• [Work required]:
Carry over every entry exactly as written, though not the pictures it contains.

• [Exercise inputs]:
Content starts

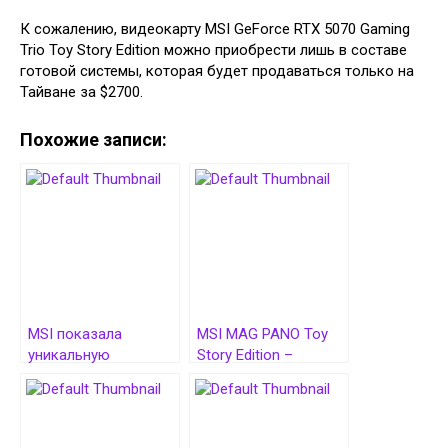
К сожалению, видеокарту MSI GeForce RTX 5070 Gaming
Trio Toy Story Edition можно приобрести лишь в составе
готовой системы, которая будет продаваться только на
Тайване за $2700.
Похожие записи:
MSI показала
MSI MAG PANO Toy
уникальную
Story Edition –
видеокарту GeForce
готовый ПК с
RTX 5070 Ti Gaming
компонентами в
Trio MLG
стиле «Истории
игрушек»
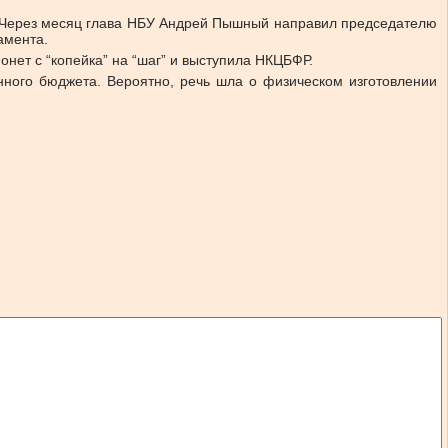
. Через месяц глава НБУ Андрей Пышный
направил
председателю
амента.
нет с “копейка” на “шаг” и выступила НКЦБФР.
енного бюджета. Вероятно, речь шла о физическом изготовлении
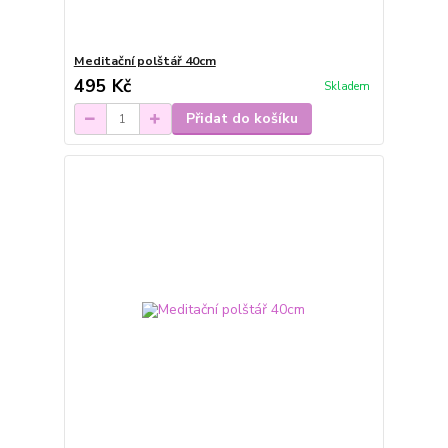
Meditační polštář 40cm
495 Kč
Skladem
Přidat do košíku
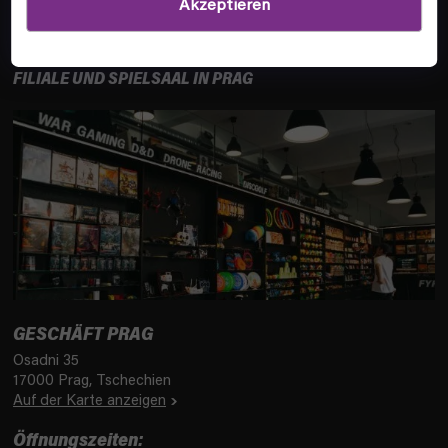
Akzeptieren
INFOS
FILIALE UND SPIELSAAL IN PRAG
GESCHÄFT PRAG
Osadni 35
17000 Prag, Tschechien
Auf der Karte anzeigen
Öffnungszeiten:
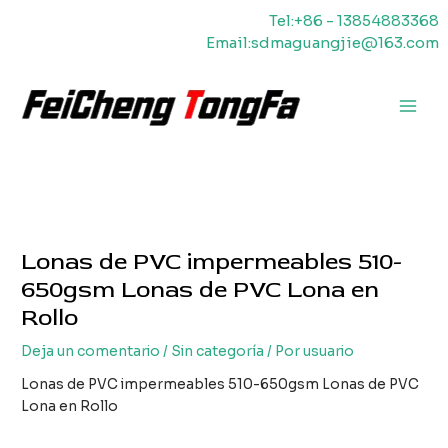
Ir
Tel:+86 - 13854883368
al
Email:sdmaguangjie@163.com
contenido
Men
princ
Lonas de PVC impermeables 510-
650gsm Lonas de PVC Lona en
Rollo
Deja un comentario
/
Sin categoría
/ Por
usuario
Lonas de PVC impermeables 510-650gsm Lonas de PVC
Lona en Rollo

Content ends

• [Response to this task]:
К сожалению, видеокарту MSI GeForce RTX 5070 Gaming
Trio Toy Story Edition можно приобрести лишь в составе
готовой системы, которая будет продаваться только на
Тайване за $2700.
Похожие записи:
MSI показала
MSI MAG PANO Toy
уникальную
Story Edition –
видеокарту GeForce
готовый ПК с
RTX 5070 Ti Gaming
компонентами в
Trio MLG
стиле «Истории
игрушек»
. Через месяц глава НБУ Андрей Пышный
направил
председателю
амента.
нет с “копейка” на “шаг” и выступила НКЦБФР.
енного бюджета. Вероятно, речь шла о физическом изготовлении
Meditační polštář 40cm
495 Kč
Skladem
Přidat do košíku
Akzeptieren
INFOS
FILIALE UND SPIELSAAL IN PRAG
GESCHÄFT PRAG
Osadni 35
17000 Prag, Tschechien
Auf der Karte anzeigen
Öffnungszeiten:
Ir
Tel:+86 - 13854883368
al
Email:sdmaguangjie@163.com
contenido
Men
princ
Lonas de PVC impermeables 510-
650gsm Lonas de PVC Lona en
Rollo
Deja un comentario
/
Sin categoría
/ Por
usuario
Lonas de PVC impermeables 510-650gsm Lonas de PVC
Lona en Rollo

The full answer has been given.